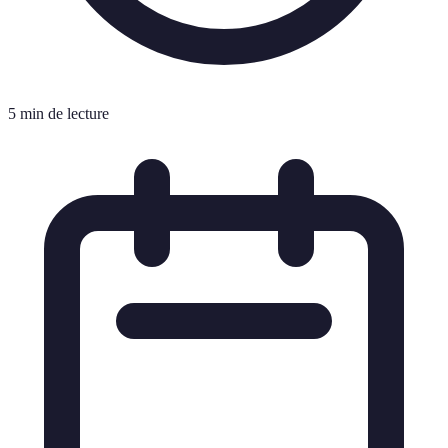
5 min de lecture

============================================================

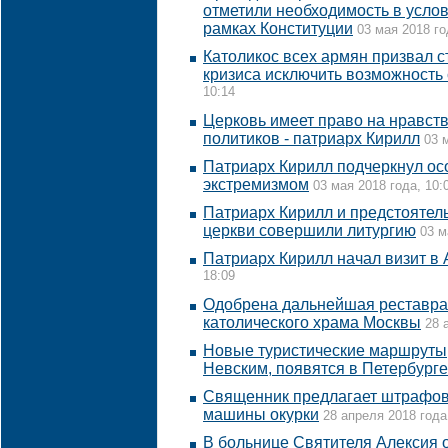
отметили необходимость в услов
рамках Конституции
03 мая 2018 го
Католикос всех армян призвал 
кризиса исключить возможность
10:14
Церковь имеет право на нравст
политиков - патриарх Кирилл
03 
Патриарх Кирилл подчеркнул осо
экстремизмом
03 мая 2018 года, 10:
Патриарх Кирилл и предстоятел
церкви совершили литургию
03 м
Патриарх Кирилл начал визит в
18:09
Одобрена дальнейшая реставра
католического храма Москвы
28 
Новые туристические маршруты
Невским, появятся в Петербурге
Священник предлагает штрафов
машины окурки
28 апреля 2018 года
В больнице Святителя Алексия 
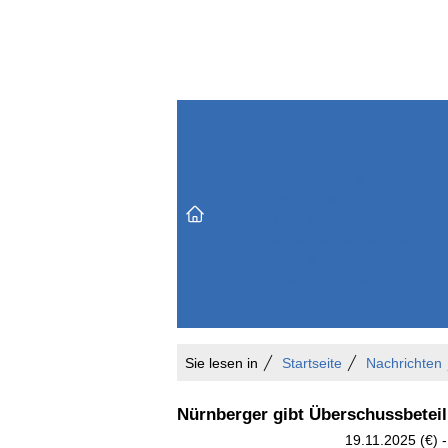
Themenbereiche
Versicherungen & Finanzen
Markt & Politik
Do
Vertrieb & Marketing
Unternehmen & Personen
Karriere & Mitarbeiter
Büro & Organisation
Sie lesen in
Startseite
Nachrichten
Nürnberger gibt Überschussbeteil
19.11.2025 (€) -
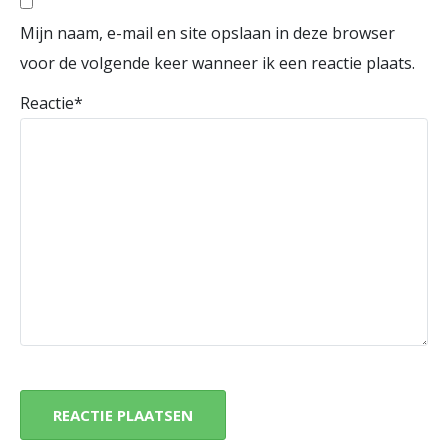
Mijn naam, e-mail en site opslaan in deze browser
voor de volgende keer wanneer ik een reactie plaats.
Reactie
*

============================================================

Scan the material above for the string "Кирилл". Return each line where it occurs.

ANSWER BELOW
политиков - патриарх Кирилл
Патриарх Кирилл подчеркнул осо
Патриарх Кирилл и предстоятел
Патриарх Кирилл начал визит в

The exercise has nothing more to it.